(EXERCISE REQUIREMENTS): Print the data below exactly as it stands, and keep the pictures out.

(DATA SECTION):
────────────────────────────────────────

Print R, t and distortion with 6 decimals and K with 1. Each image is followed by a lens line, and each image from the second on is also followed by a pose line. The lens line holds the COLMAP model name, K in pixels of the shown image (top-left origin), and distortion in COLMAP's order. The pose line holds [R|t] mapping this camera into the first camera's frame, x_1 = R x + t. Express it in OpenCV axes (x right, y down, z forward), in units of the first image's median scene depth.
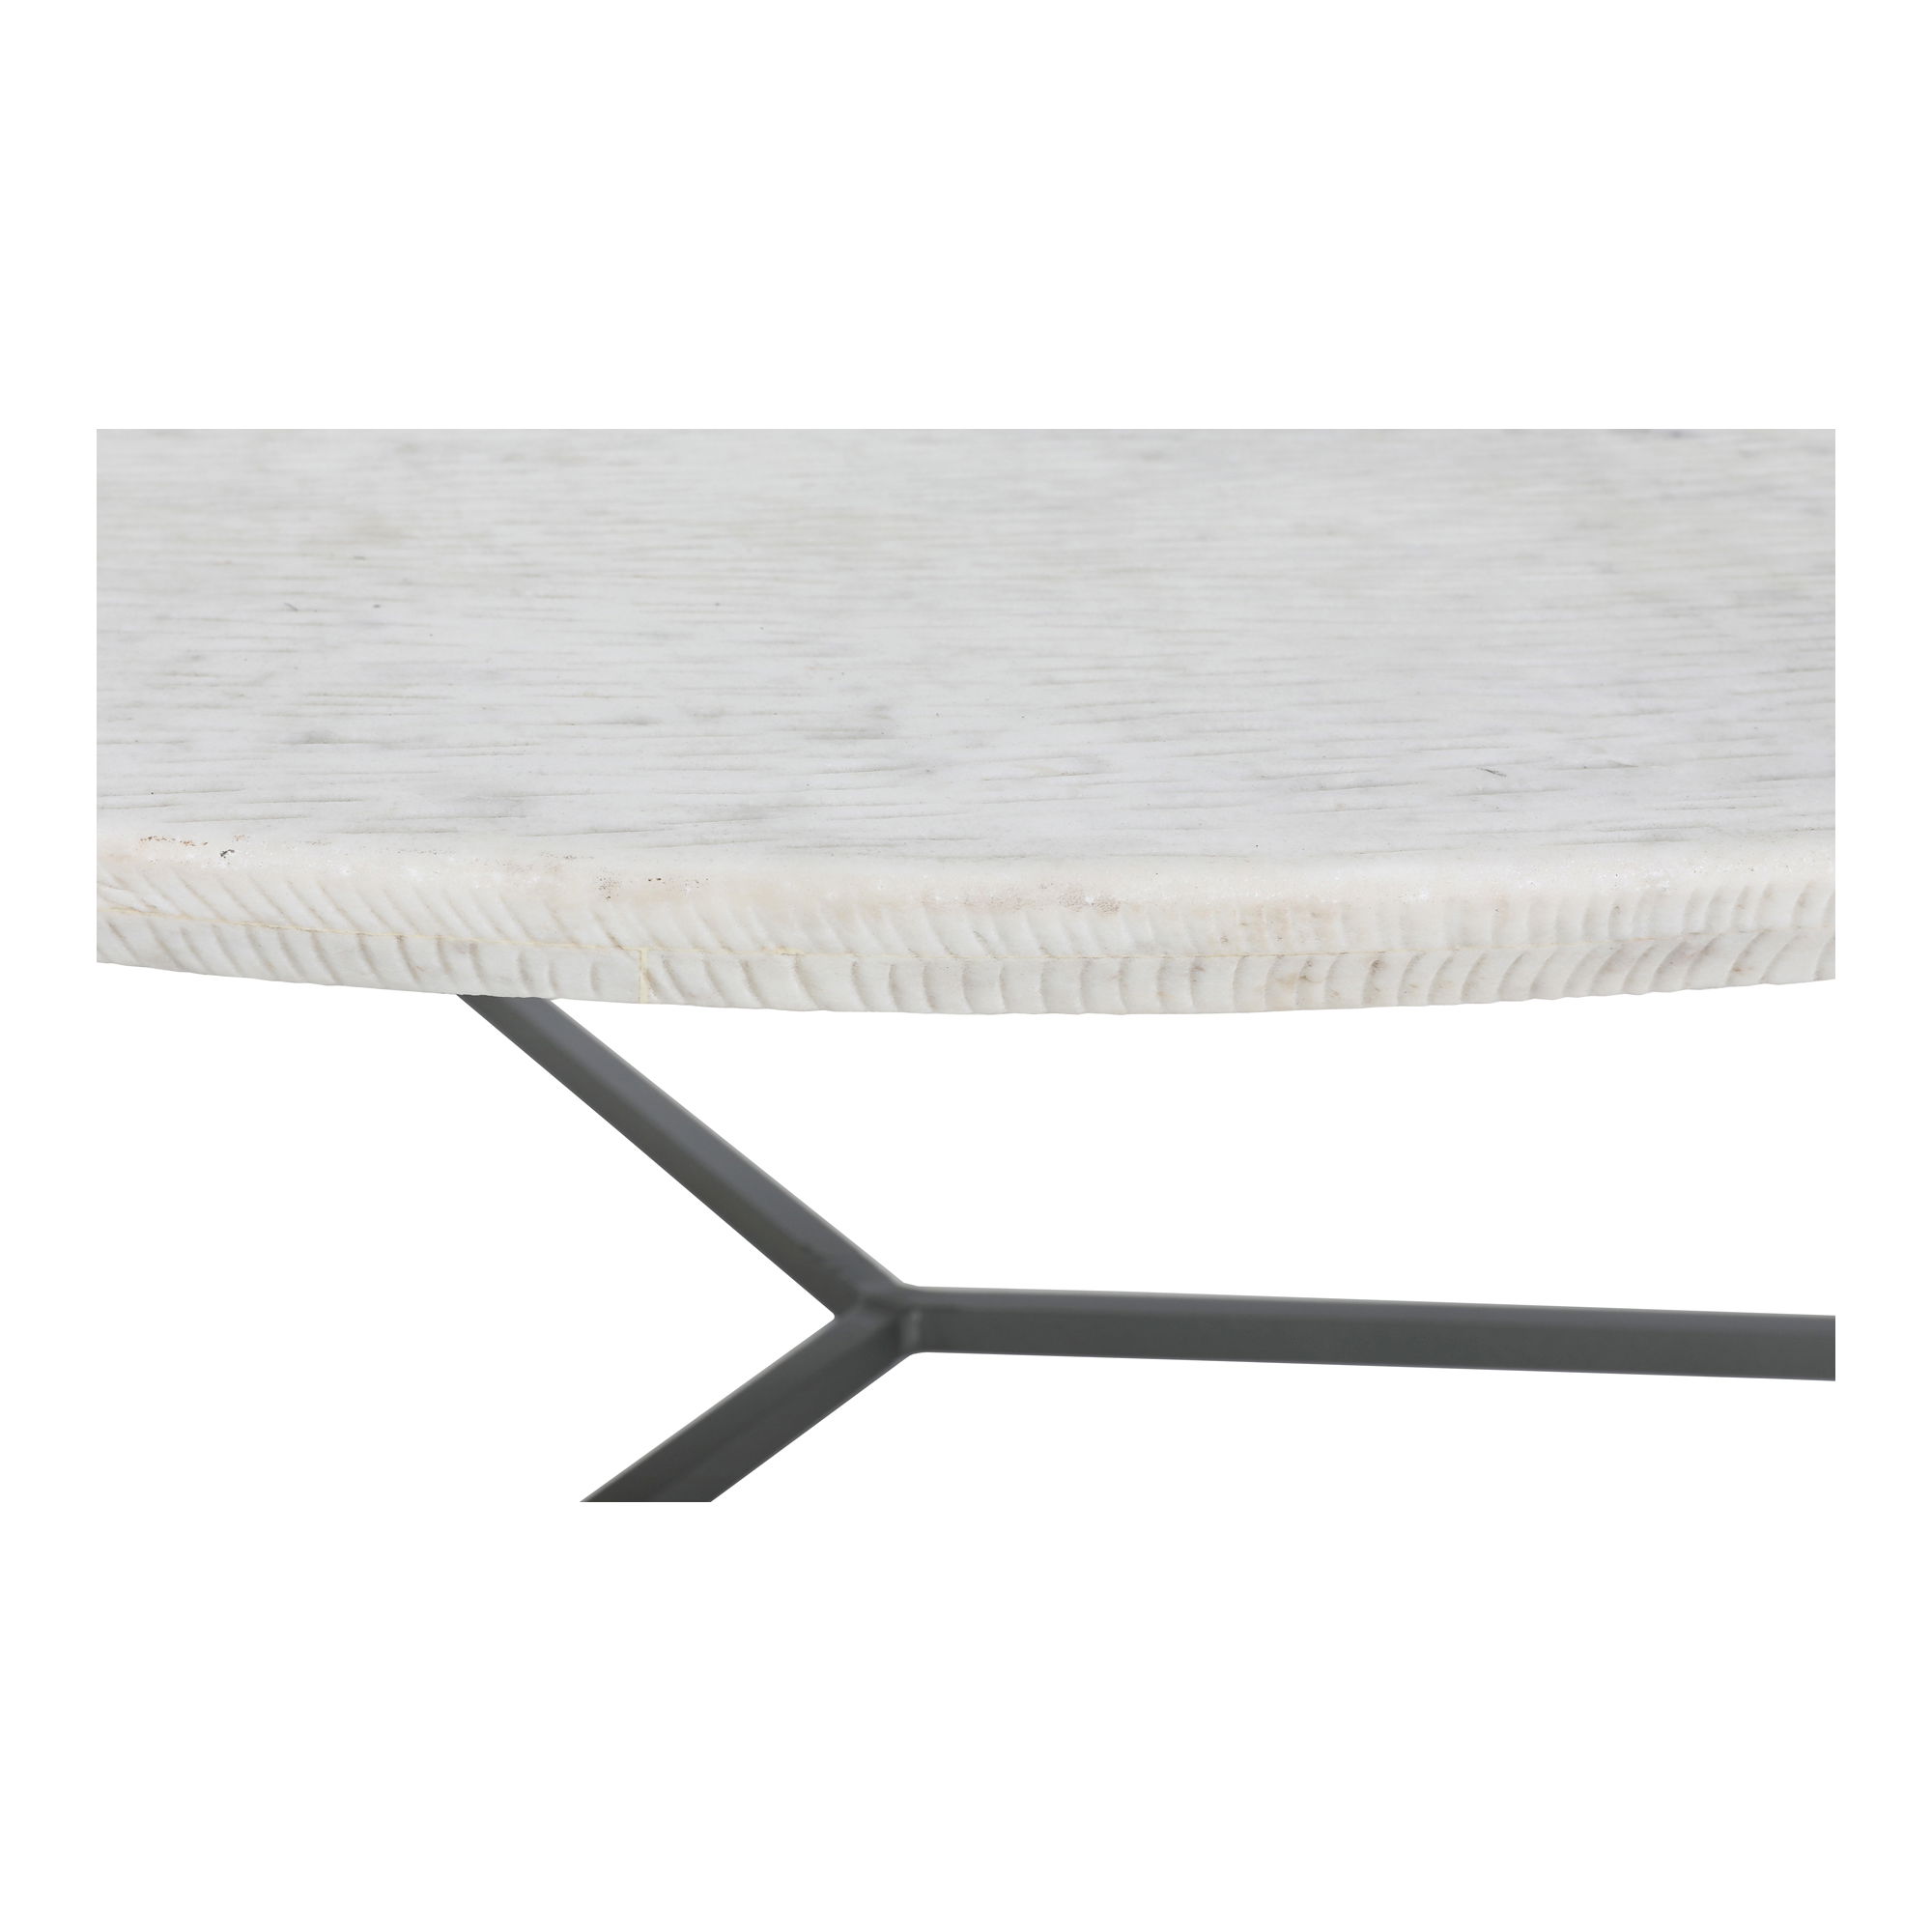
lens RADIAL K [[4678.6, 0, 878.7], [0, 4678.6, 965.5], [0, 0, 1]] dist [0.250155, 0.044087]
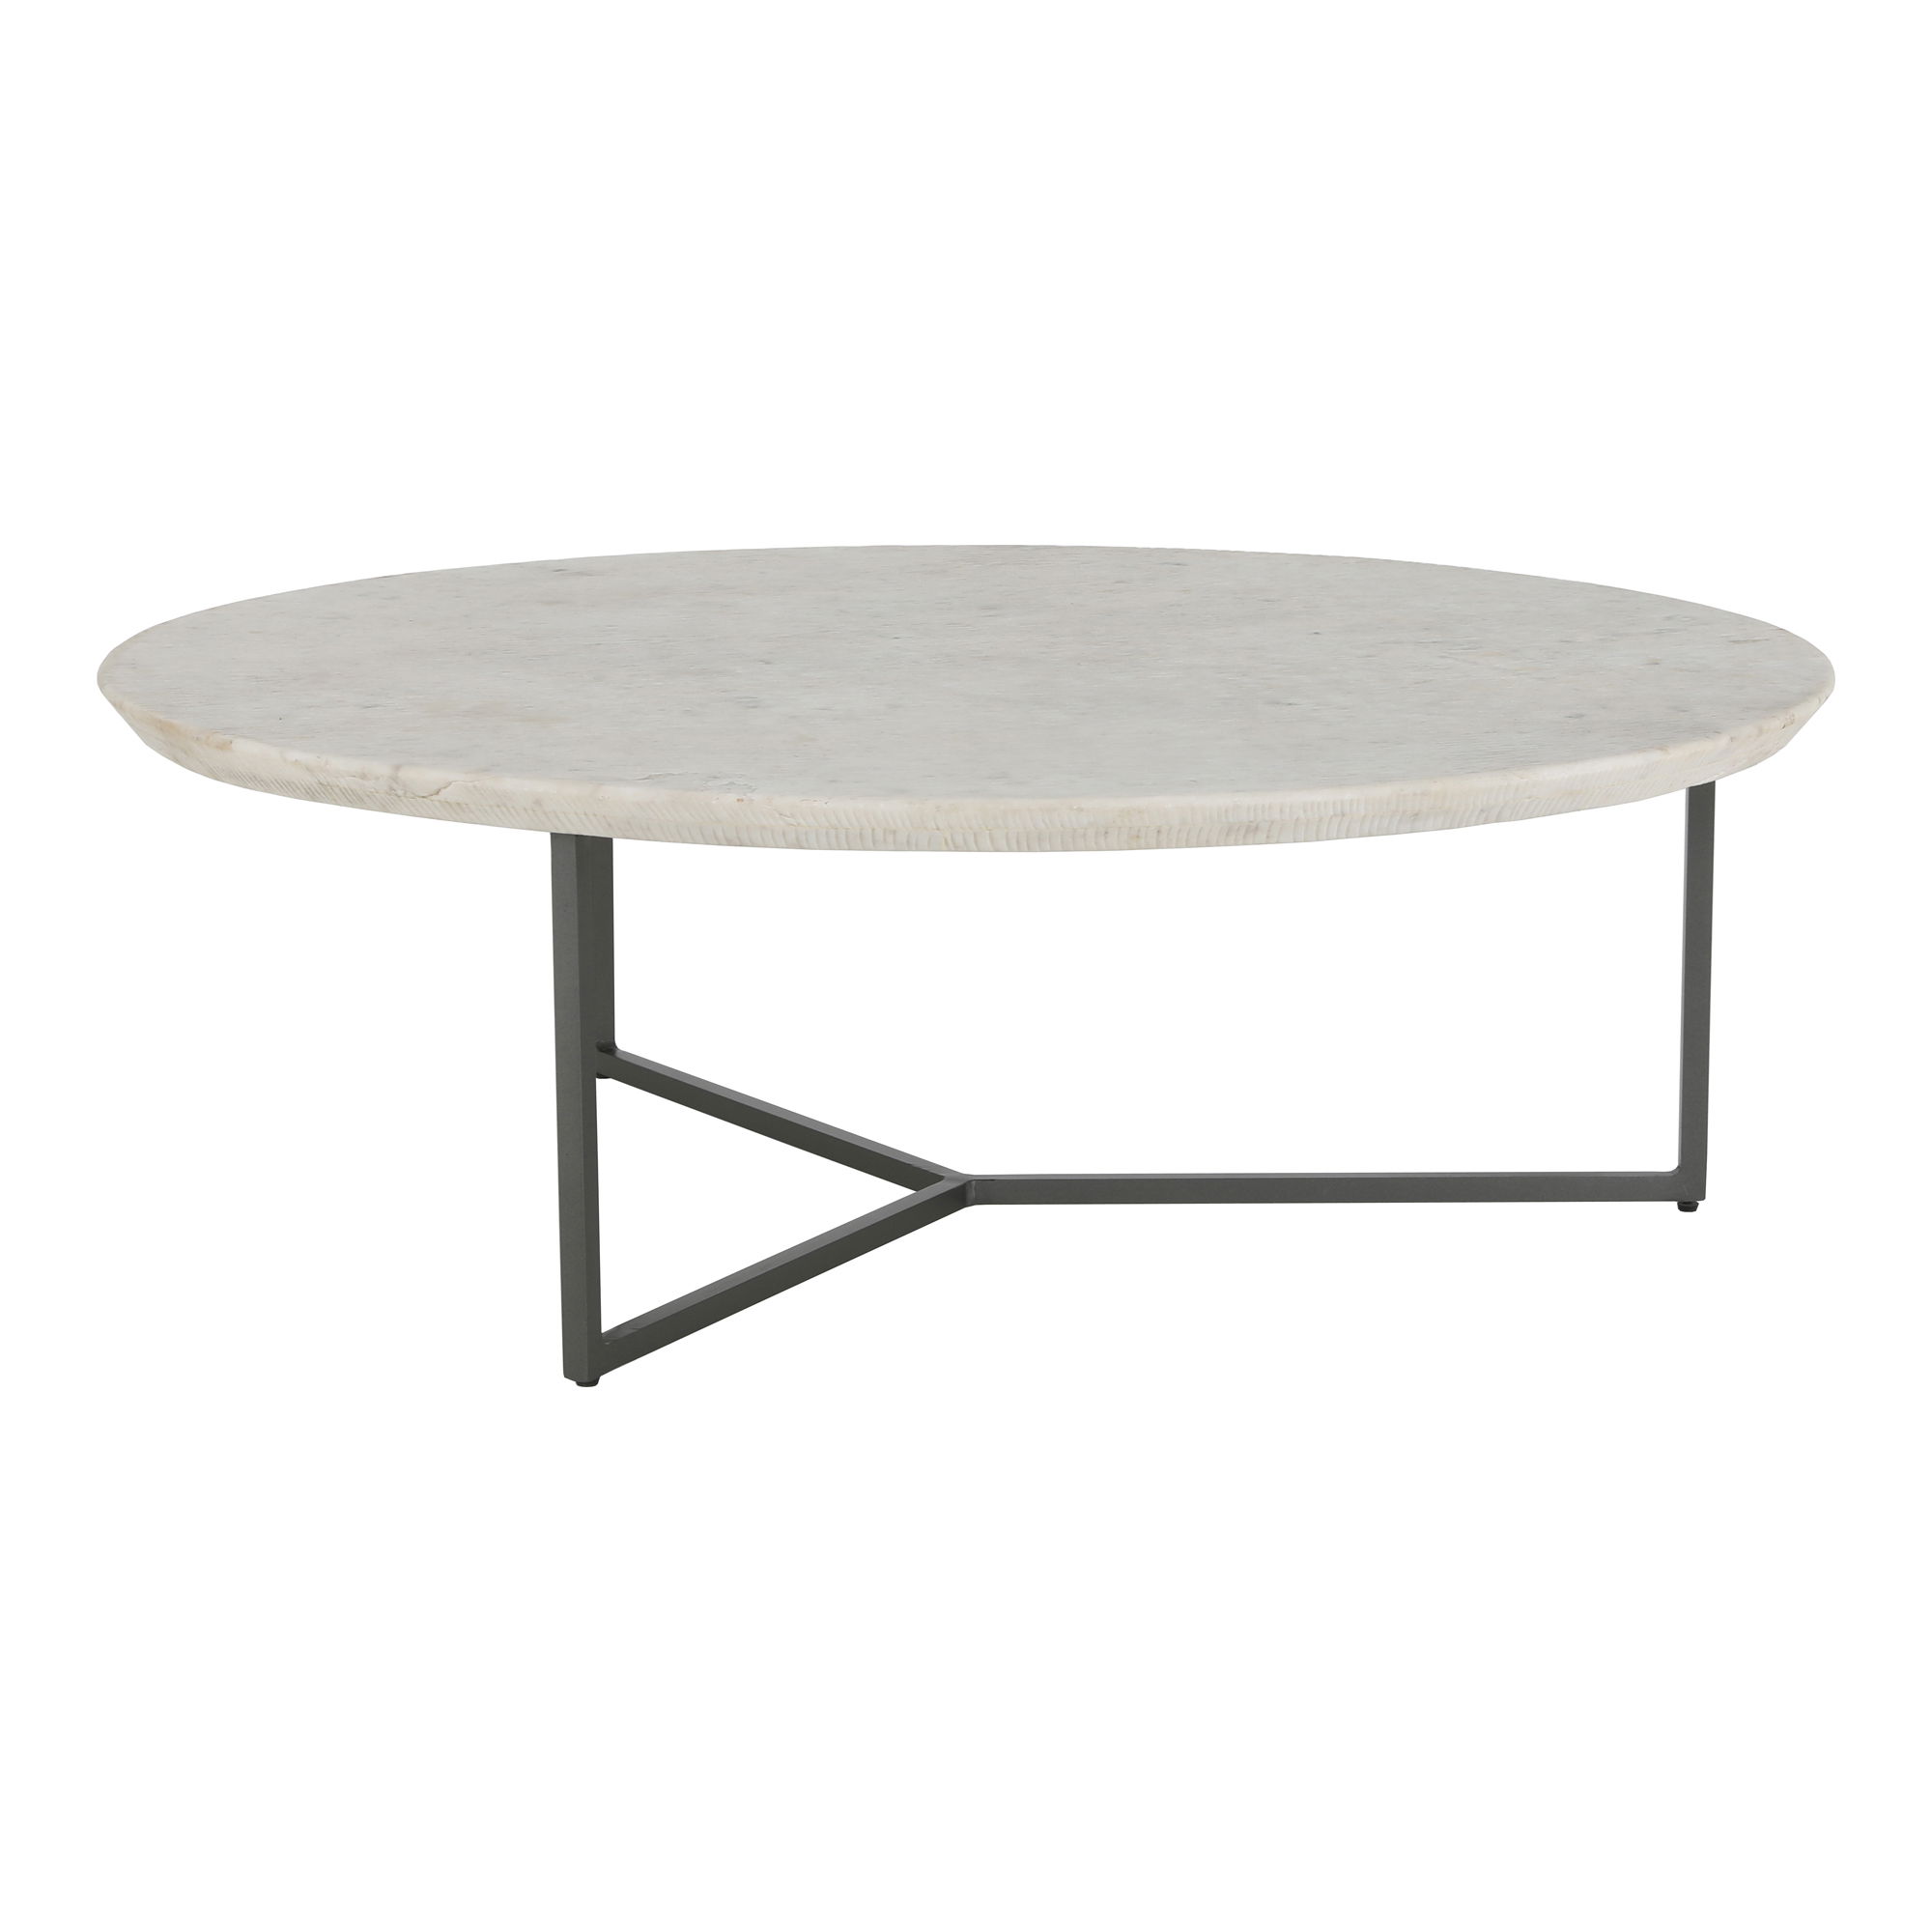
lens RADIAL K [[4591.5, 0, 966.0], [0, 4591.5, 966.0], [0, 0, 1]] dist [0.319560, 0.109602]
pose [[0.999089, -0.024813, 0.034714, -0.154098], [0.027693, 0.995988, -0.085093, 0.382096], [-0.032463, 0.085977, 0.995768, -2.340887]]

────────────────────────────────────────

(REPLY TO THE TASK):
Print R, t and distortion with 6 decimals and K with 1. Each image is followed by a lens line, and each image from the second on is also followed by a pose line. The lens line holds the COLMAP model name, K in pixels of the shown image (top-left origin), and distortion in COLMAP's order. The pose line holds [R|t] mapping this camera into the first camera's frame, x_1 = R x + t. Express it in OpenCV axes (x right, y down, z forward), in units of the first image's median scene depth.
lens RADIAL K [[4678.6, 0, 878.7], [0, 4678.6, 965.5], [0, 0, 1]] dist [0.250155, 0.044087]
lens RADIAL K [[4591.5, 0, 966.0], [0, 4591.5, 966.0], [0, 0, 1]] dist [0.319560, 0.109602]
pose [[0.999089, -0.024813, 0.034714, -0.154098], [0.027693, 0.995988, -0.085093, 0.382096], [-0.032463, 0.085977, 0.995768, -2.340887]]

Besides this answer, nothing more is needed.